Naz Barouti, an estate lawyer, media commentator and president of Barouti Law Corp. in Los Angeles, is somewhat surprised Franklin didn’t push herself to address her estate planning issues considering she was older, she had pancreatic cancer and she had four sons. Barouti was less surprised with Prince, who was younger and childless.

Anyone who starts acquiring wealth, whether or not they have kids, should think about estate planning, said Barouti.

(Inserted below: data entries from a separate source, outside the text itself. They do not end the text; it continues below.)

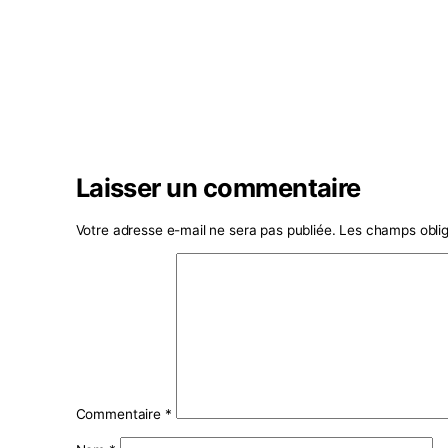
Laisser un commentaire
Votre adresse e-mail ne sera pas publiée.
Les ch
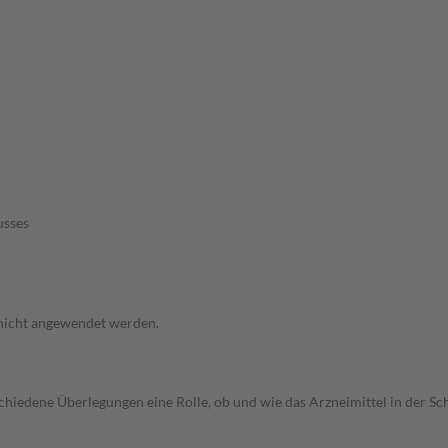
usses
 nicht angewendet werden.
rschiedene Überlegungen eine Rolle, ob und wie das Arzneimittel in der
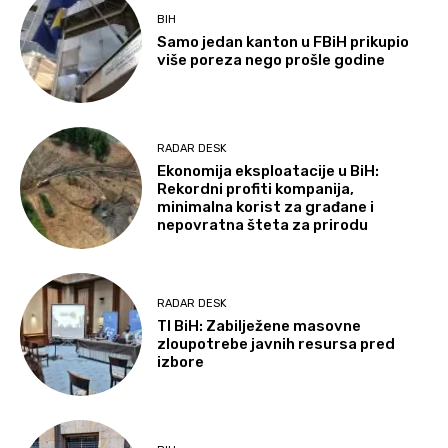
BIH
Samo jedan kanton u FBiH prikupio
više poreza nego prošle godine
RADAR DESK
Ekonomija eksploatacije u BiH:
Rekordni profiti kompanija,
minimalna korist za građane i
nepovratna šteta za prirodu
RADAR DESK
TI BiH: Zabilježene masovne
zloupotrebe javnih resursa pred
izbore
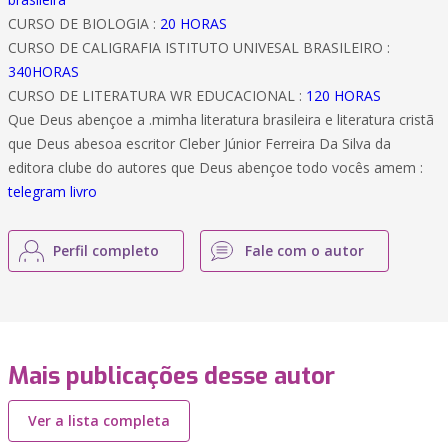
CURSO DE BIOLOGIA :
20 HORAS
CURSO DE CALIGRAFIA ISTITUTO UNIVESAL BRASILEIRO :
340HORAS
CURSO DE LITERATURA WR EDUCACIONAL :
120 HORAS
Que Deus abençoe a .mimha literatura brasileira e literatura cristã
que Deus abesoa escritor Cleber Júnior Ferreira Da Silva da
editora clube do autores que Deus abençoe todo vocês amem :
telegram livro
Perfil completo
Fale com o autor
Mais publicações desse autor
Ver a lista completa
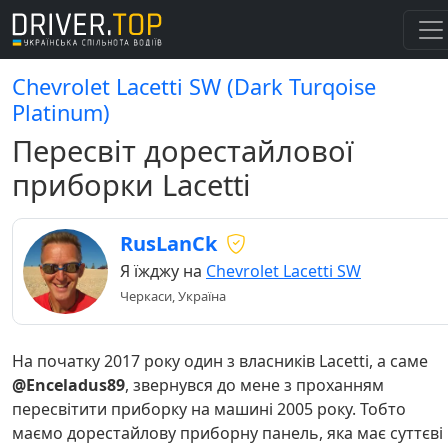
Chevrolet Lacetti SW (Dark Turqoise
Platinum)
Пересвіт дорестайлової
приборки Lacetti
RusLanCk
Я їжджу на
Chevrolet Lacetti SW
Черкаси, Україна
На початку 2017 року один з власників Lacetti, а саме
@Enceladus89
, звернувся до мене з проханням
пересвітити приборку на машині 2005 року. Тобто
маємо дорестайлову приборну панель, яка має суттєві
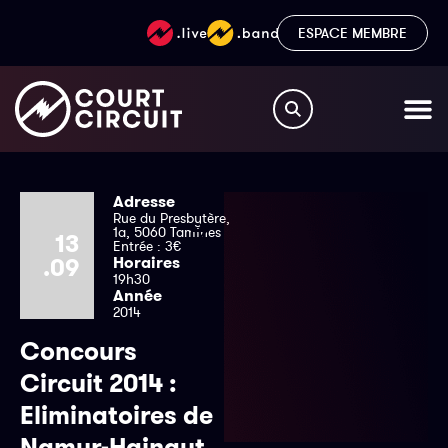
ESPACE MEMBRE
Adresse
Rue du Presbytère,
1a, 5060 Tamines
13
Entrée : 3€
.09
Horaires
19h30
Année
2014
Concours
Circuit 2014 :
Eliminatoires de
Namur-Hainaut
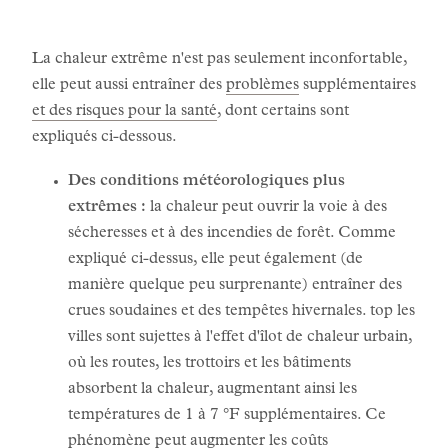
La chaleur extrême n'est pas seulement inconfortable,
elle peut aussi entraîner des
problèmes
supplémentaires
et des risques pour la santé
, dont certains sont
expliqués ci-dessous.
Des conditions météorologiques plus
extrêmes :
la chaleur peut ouvrir la voie à des
sécheresses et à des incendies de forêt. Comme
expliqué ci-dessus, elle peut également (de
manière quelque peu surprenante) entraîner des
crues soudaines et des tempêtes hivernales. top les
villes sont sujettes à l'effet d'îlot de chaleur urbain,
où les routes, les trottoirs et les bâtiments
absorbent la chaleur, augmentant ainsi les
températures de 1 à 7 °F supplémentaires. Ce
phénomène peut augmenter les coûts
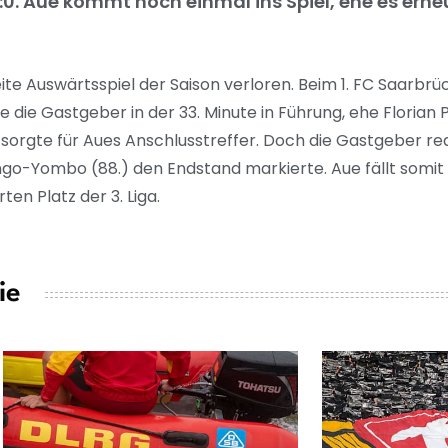
0. Aue kommt noch einmal ins Spiel, ehe es erne
te Auswärtsspiel der Saison verloren. Beim 1. FC Saarbrü
te die Gastgeber in der 33. Minute in Führung, ehe Florian
 sorgte für Aues Anschlusstreffer. Doch die Gastgeber re
ngo-Yombo (88.) den Endstand markierte. Aue fällt somit a
ten Platz der 3. Liga.
ie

She even thinks it’s important for everyone, having recently seen many young adults over age 18 become incapacitated without having a power of attorney or a health-care directive.

“It’s not a matter of just having money—it’s a matter of having someone who can step into your shoes and make decisions for you,” she said. “I always tell my clients, if you don’t have a plan, the government has one for you,” and probate outcomes may be unappealing. Parents of minor children should have guidelines in place, she added.

Monica Dwyer, a CFP with Harvest Financial Advisors in West Chester, Ohio, isn’t that surprised Franklin lacked a will because “none of us wants to think about our own death,” she said. Dwyer has long paid attention to ill-prepared celebrities, but the example she’s brought up recently with clients is her mother-in-law, who died without giving the family any direction about her intentions.

“We were faced with so many decisions we had to make on her behalf,” said Dwyer. “I have seen families ripped apart because they didn’t have a will or because the will was not properly written.”

It’s very powerful and motivating to see what can happen to a hypothetical couple with children when they do and don’t have the proper legal documents, she said. She helps clients ensure they have proper, updated documents in place and offers to speak with their attorneys or to refer them to an attorney.

At a minimum, she said, people should have a will from an estate attorney, trust documents (if they have a trust), a durable power of attorney for health care, a living will, an authorization to release health-care information and a power of attorney for brokerage and bank accounts. It’s also critical to let someone know where to find a list of all accounts, passwords for online accounts, stock certificates and titles for anything valuable, she said. To keep track of all this, she uses a digital archiving tool from Everplans.

“If you love your family,” said Dwyer, “provide them with a roadmap of what you want and who gets what.”